The interpretations from this study should be considered in the context of limitations to inference and generalizability. This study focused on O3 rather than pollutants with high spatial variability like NOx and particulate matter, where exposure modeling of multiple variables (e.g., traffic volume, wind speed, elevation, air monitoring data) enables estimating pollutant levels at a specific geographic location (i.e., respondent address) [4, 17, 18, 26]. O3 has less spatial variation compared to NOx, particularly in rural areas [2]. While air monitoring stations are less ideal for documenting personal exposures, estimates of risk associated with O3 exposure are generally similar across types of exposure assessment and spatial concentration of air monitors [2]. The population effect size for O3 and asthma symptoms is small (OR = 1.02 in children [3]), requiring thousands of children for sufficient power to observe a main effect of O3. While air monitoring data provided reliable estimates of average O3 exposures, acute O3 elevations may be more health-relevant than long-term exposures [2]. Finally, CHIS did not include measures of family conflict or stress (except for poverty level). Given that greater chronic stress, such as poverty, shows modest associations with more negative parenting including less perceived adolescent support [40, though for more nuanced data see 41], a critical direction for future work is examining whether interactions between support and pollution exposure are independent of proposed exacerbating effects of stress exposures [5,6,7]. Similarly, given the potential role of affective reactivity in proposed airway inflammation → social-cognitive neural circuitry → peripheral inflammation pathway, future work should determine whether interactions between social factors and pollution exposure are independent of (or explained by) emotion-related mechanisms.

Regarding generalizability, because of requirements related to living within 5 mi of an air monitoring station, the subsample of adolescents with asthma in CHIS is small, underpowered for detecting small effects, and may not be representative of adolescents with asthma in California or other regions. In our sample, greater perceived support showed a small to modest association with higher O3 levels, which may be explained by two observations in the literature.

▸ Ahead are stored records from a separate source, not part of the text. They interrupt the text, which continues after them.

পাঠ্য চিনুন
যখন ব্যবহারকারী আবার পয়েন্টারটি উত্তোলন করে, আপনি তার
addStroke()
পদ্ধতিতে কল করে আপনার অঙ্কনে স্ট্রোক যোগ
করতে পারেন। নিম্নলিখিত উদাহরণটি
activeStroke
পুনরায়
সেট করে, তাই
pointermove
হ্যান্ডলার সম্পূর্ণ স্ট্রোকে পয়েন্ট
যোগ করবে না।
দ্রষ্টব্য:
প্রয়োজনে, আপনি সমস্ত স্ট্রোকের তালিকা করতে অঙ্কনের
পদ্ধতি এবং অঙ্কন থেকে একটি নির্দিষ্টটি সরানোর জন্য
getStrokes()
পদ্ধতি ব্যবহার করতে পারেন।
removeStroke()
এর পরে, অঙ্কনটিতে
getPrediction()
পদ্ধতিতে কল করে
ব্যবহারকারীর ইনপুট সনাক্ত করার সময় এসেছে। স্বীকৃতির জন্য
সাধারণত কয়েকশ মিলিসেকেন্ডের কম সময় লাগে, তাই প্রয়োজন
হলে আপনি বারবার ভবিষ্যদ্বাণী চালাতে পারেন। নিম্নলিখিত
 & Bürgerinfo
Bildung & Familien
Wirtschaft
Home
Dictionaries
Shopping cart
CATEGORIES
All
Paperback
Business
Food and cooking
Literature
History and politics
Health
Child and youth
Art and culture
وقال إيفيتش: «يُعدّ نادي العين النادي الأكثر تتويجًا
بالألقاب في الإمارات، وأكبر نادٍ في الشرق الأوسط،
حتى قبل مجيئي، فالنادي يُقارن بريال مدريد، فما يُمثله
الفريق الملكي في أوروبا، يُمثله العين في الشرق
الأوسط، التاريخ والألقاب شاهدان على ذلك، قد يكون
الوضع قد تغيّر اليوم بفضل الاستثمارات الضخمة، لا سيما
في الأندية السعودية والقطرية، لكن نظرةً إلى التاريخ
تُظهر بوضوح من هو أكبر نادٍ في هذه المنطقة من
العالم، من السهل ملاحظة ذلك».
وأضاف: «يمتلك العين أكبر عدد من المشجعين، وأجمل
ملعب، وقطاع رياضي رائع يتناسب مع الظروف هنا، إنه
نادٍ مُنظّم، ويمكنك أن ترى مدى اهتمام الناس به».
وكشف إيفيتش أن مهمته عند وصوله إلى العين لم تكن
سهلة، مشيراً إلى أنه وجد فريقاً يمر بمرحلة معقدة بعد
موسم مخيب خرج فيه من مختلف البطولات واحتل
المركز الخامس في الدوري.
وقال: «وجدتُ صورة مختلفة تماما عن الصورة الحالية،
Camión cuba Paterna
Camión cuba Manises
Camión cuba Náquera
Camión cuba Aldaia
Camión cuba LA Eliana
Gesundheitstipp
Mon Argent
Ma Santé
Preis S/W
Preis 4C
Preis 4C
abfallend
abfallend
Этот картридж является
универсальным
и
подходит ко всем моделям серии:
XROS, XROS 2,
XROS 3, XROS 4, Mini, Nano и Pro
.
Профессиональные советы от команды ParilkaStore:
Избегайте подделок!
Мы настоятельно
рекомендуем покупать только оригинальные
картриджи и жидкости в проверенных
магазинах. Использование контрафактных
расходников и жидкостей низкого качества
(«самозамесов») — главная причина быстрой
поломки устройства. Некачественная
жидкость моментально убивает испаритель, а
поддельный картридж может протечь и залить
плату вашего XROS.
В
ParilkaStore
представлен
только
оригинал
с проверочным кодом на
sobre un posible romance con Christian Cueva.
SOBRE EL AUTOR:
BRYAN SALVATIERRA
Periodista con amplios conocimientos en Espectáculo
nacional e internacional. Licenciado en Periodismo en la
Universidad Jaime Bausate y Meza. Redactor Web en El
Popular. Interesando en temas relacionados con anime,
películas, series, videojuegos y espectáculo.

First, O3 concentrations are higher in suburban and rural areas that are downwind of air pollution sources, which are also higher income relative to urban areas [2]. Second, higher family SES is related to greater parent involvement in academics [42] and greater perceived parent social support during adolescence [43].

The observed findings are consistent with models that integrate psychosocial and pollution exposures to explain poor outcomes in at-risk populations [4,5,6,7, 9]. Future prospective research should include larger samples; more sophisticated family assessments, including indicators of affective sensitivity to the family environment; immune measures in the lung compartment; and personal exposures to pollution. Regarding translational implications, future work could test whether existing family interventions in asthma [e.g., 44] may show greater benefit in children living in high air pollution regions. Ultimately, behavioral pathways that increase adherence [22] or reduce pollution exposure via staying indoors or increasing exposure to green space [45] likely play a role in the interplay among family environments and air pollution. Finally, in this study, associations between perceived support at home and asthma symptoms were observed with exposures greater than 48 ppb, which is below the federal standard of 70 ppb. If future replications obtain similar results, the proportion of children with asthma that has health-relevant sensitivity to the home psychosocial environment may be considerable.